不審船沈没事故での閉会中審査を求める

2001年12月25日

社会民主党国会対策委員長 中西績介

  1. 海上保安庁の巡視船が22日夜、奄美大島北西の東シナ海で国籍不明の不審船に船体射撃を行った結果、不審船が沈没し乗組員約15人が行方不明となり、銃撃戦で海上保安庁巡視船の乗組員3人が負傷した。海上保安庁による初の船体射撃となった今回の事件には、解明されなければならない多くの問題点が存在する。

  2. 日本の領海外で行われた今回の船体射撃は、テロ対策関連法の一つとして11月に施行された改正海上保安庁法でも適用外であり、公海上での船体射撃を可能とする法的根拠が極めてあいまいである。同時に、遭難者に対する救助義務を定めた国連海洋法条約に照らして、沈没後の不審船乗組員に対する救助に問題はなかったのか、厳しく問いただす必要がある。また、今回の事件に際して防衛庁は、すでに21日午後4時ごろには情報を把握していたとされながら、海上保安庁への第一報は9時間後の22日午前1時過ぎであり、初動体制の遅れが領海外での船体射撃、沈没に至った可能性も排除できない。

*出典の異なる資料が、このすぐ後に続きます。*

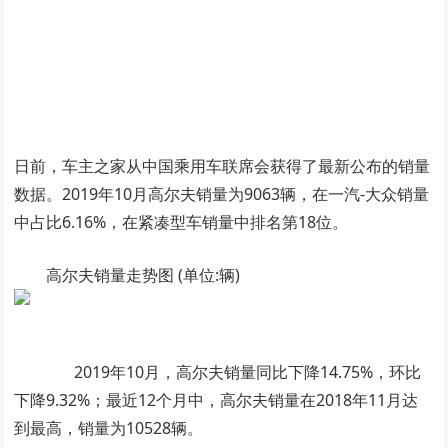
日前，车主之家从中国乘用车联席会获得了最新公布的销量
数据。2019年10月高尔夫销量为9063辆，在一汽-大众销量
中占比6.16%，在紧凑型车销量中排名第18位。
高尔夫销量走势图 (单位:辆)
2019年10月，高尔夫销量同比下降14.75%，环比
下降9.32%；最近12个月中，高尔夫销量在2018年11月达
到最高，销量为10528辆。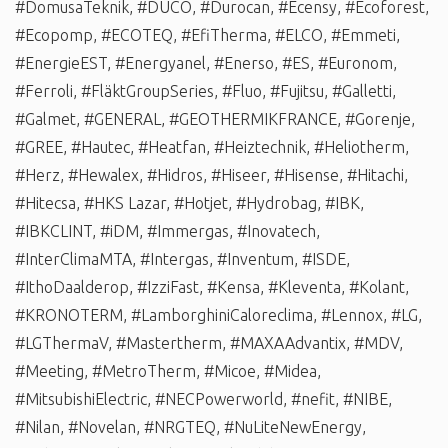
#DomusaTeknik
,
#DUCO
,
#Durocan
,
#Ecensy
,
#Ecoforest
,
#Ecopomp
,
#ECOTEQ
,
#EfiTherma
,
#ELCO
,
#Emmeti
,
#EnergieEST
,
#Energyanel
,
#Enerso
,
#ES
,
#Euronom
,
#Ferroli
,
#FläktGroupSeries
,
#Fluo
,
#Fujitsu
,
#Galletti
,
#Galmet
,
#GENERAL
,
#GEOTHERMIKFRANCE
,
#Gorenje
,
#GREE
,
#Hautec
,
#Heatfan
,
#Heiztechnik
,
#Heliotherm
,
#Herz
,
#Hewalex
,
#Hidros
,
#Hiseer
,
#Hisense
,
#Hitachi
,
#Hitecsa
,
#HKS Lazar
,
#Hotjet
,
#Hydrobag
,
#IBK
,
#IBKCLINT
,
#iDM
,
#Immergas
,
#Inovatech
,
#InterClimaMTA
,
#Intergas
,
#Inventum
,
#ISDE
,
#IthoDaalderop
,
#IzziFast
,
#Kensa
,
#Kleventa
,
#Kolant
,
#KRONOTERM
,
#LamborghiniCaloreclima
,
#Lennox
,
#LG
,
#LGThermaV
,
#Mastertherm
,
#MAXAAdvantix
,
#MDV
,
#Meeting
,
#MetroTherm
,
#Micoe
,
#Midea
,
#MitsubishiElectric
,
#NECPowerworld
,
#nefit
,
#NIBE
,
#Nilan
,
#Novelan
,
#NRGTEQ
,
#NuLiteNewEnergy
,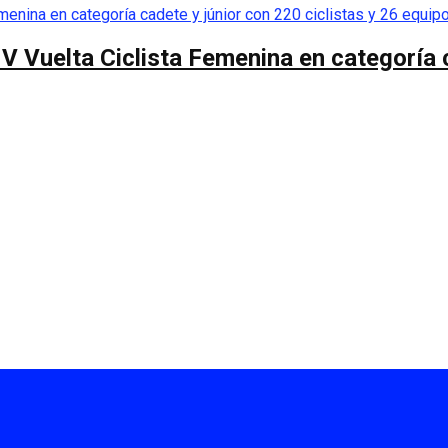
 V Vuelta Ciclista Femenina en categoría 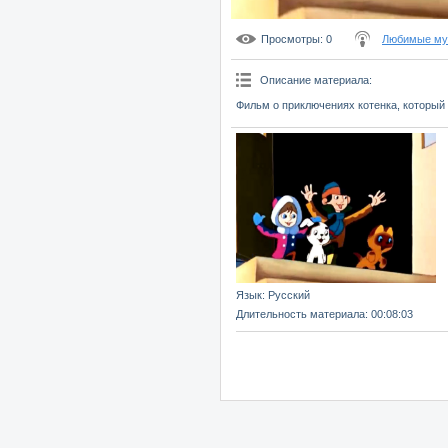
Просмотры
: 0
Любимые мул
Описание материала
:
Фильм о приключениях котенка, который 
Язык
: Русский
Длительность материала
: 00:08:03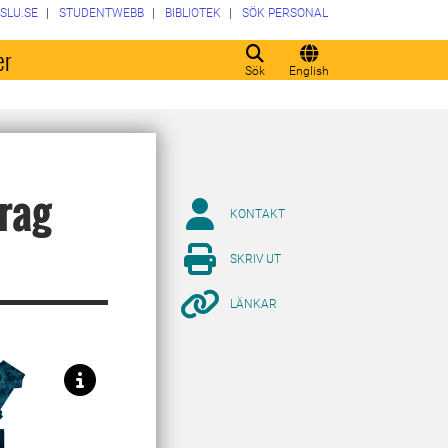
SLU.SE
STUDENTWEBB
BIBLIOTEK
SÖK PERSONAL
er
Sök
English
drag
KONTAKT
SKRIV UT
LÄNKAR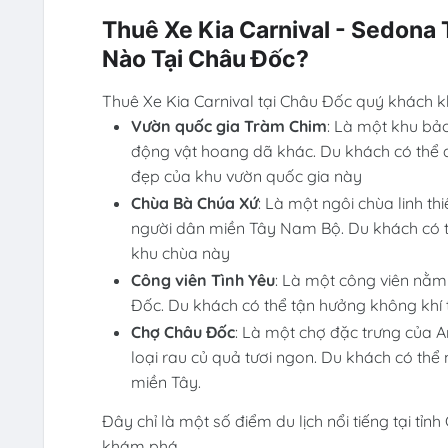
Thuê Xe Kia Carnival - Sedona
Nào Tại Châu Đốc?
Thuê Xe Kia Carnival tại Châu Đốc quý khách 
Vườn quốc gia Tràm Chim
: Là một khu bảo
động vật hoang dã khác. Du khách có thể đ
đẹp của khu vườn quốc gia này
Chùa Bà Chúa Xứ
: Là một ngôi chùa linh t
người dân miền Tây Nam Bộ. Du khách có th
khu chùa này
Công viên Tình Yêu
: Là một công viên nằm
Đốc. Du khách có thể tận hưởng không khí
Chợ Châu Đốc
: Là một chợ đặc trưng của A
loại rau củ quả tươi ngon. Du khách có th
miền Tây.
Đây chỉ là một số điểm du lịch nổi tiếng tại t
khám phá.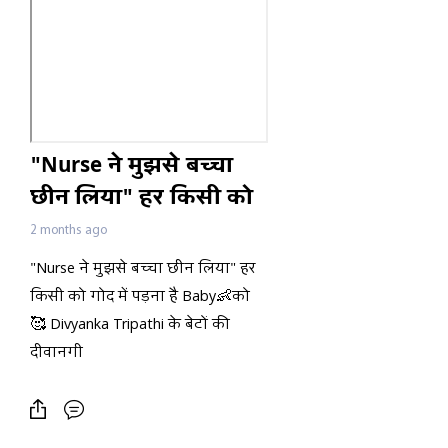
"Nurse ने मुझसे बच्चा
छीन लिया" हर किसी को
गोद में पड़ना है Baby👶को
2 months ago
🥰 Divyanka Tripathi के
"Nurse ने मुझसे बच्चा छीन लिया" हर
बेटों की दीवानगी
किसी को गोद में पड़ना है Baby👶को
🥰 Divyanka Tripathi के बेटों की
दीवानगी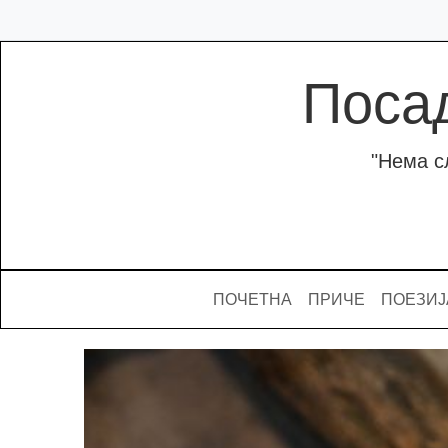
Поса
"Нема с
ПОЧЕТНА
ПРИЧЕ
ПОЕЗИЈ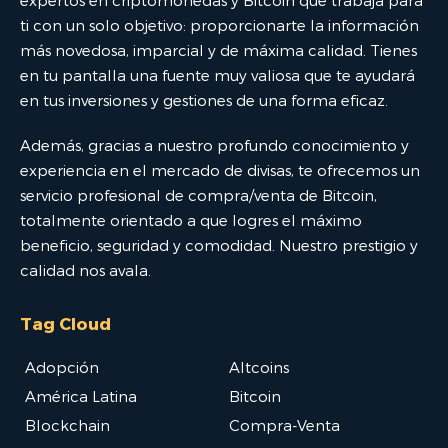
expertos en criptomonedas y Bitcoin que trabaja para
ti con un solo objetivo: proporcionarte la información
más novedosa, imparcial y de máxima calidad. Tienes
en tu pantalla una fuente muy valiosa que te ayudará
en tus inversiones y gestiones de una forma eficaz.
Además, gracias a nuestro profundo conocimiento y
experiencia en el mercado de divisas, te ofrecemos un
servicio profesional de compra/venta de Bitcoin,
totalmente orientado a que logres el máximo
beneficio, seguridad y comodidad. Nuestro prestigio y
calidad nos avala.
Tag Cloud
Adopción
Altcoins
América Latina
Bitcoin
Blockchain
Compra-Venta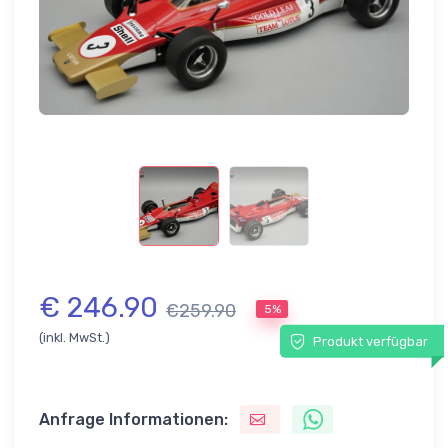
€ 246.90
€259.90
5%
(inkl. MwSt.)
Produkt verfügbar
Anfrage Informationen: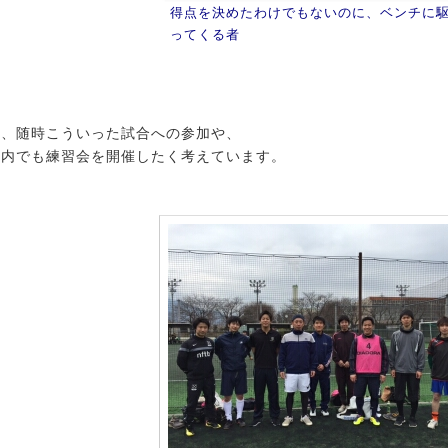
得点を決めたわけでもないのに、ベンチに
ってくる者
、随時こういった試合への参加や、
社内でも練習会を開催したく考えています。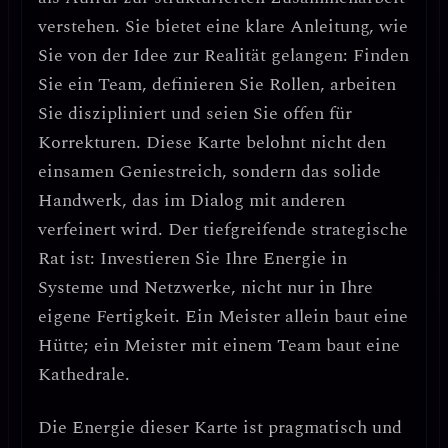
verstehen. Sie bietet eine klare Anleitung, wie
Sie von der Idee zur Realität gelangen:
Finden
Sie ein Team, definieren Sie Rollen, arbeiten
Sie diszipliniert und seien Sie offen für
Korrekturen.
Diese Karte belohnt nicht den
einsamen Geniestreich, sondern das
solide
Handwerk, das im Dialog mit anderen
verfeinert wird
. Der tiefgreifende strategische
Rat ist:
Investieren Sie Ihre Energie in
Systeme und Netzwerke, nicht nur in Ihre
eigene Fertigkeit.
Ein Meister allein baut eine
Hütte; ein Meister mit einem Team baut eine
Kathedrale.
Die Energie dieser Karte ist
pragmatisch und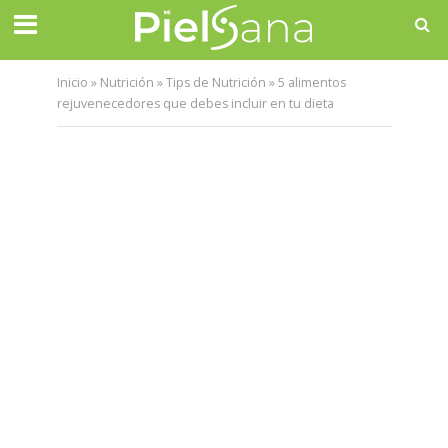
Inicio
»
Nutrición
»
Tips de Nutrición
»
5 alimentos
rejuvenecedores que debes incluir en tu dieta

  3. 小泉首相は24日の閣僚懇談会で、海上保安庁や海上自衛隊による領海外での武器使用基準の緩和、大規模な船体射撃(危害射撃)に向けた法整備の検討を指示した。今回の事件で、中国政府が、同国の排他的経済水域内で行われた船体射撃に対して強い懸念を表明していることにも明らかなように、公海上での武器使用がわが国の警察権の範囲内にとどまるものなのかは極めて疑問であり、拙速な新法制定は慎むべきである。

  4. 社会民主党は政府に対し、今回の事件の持つ重要性にかんがみ、事件に関わる問題点の全容解明に向けてすべての情報の開示を求めるとともに、関係各委員会での閉会中審査の開催を強く要求する。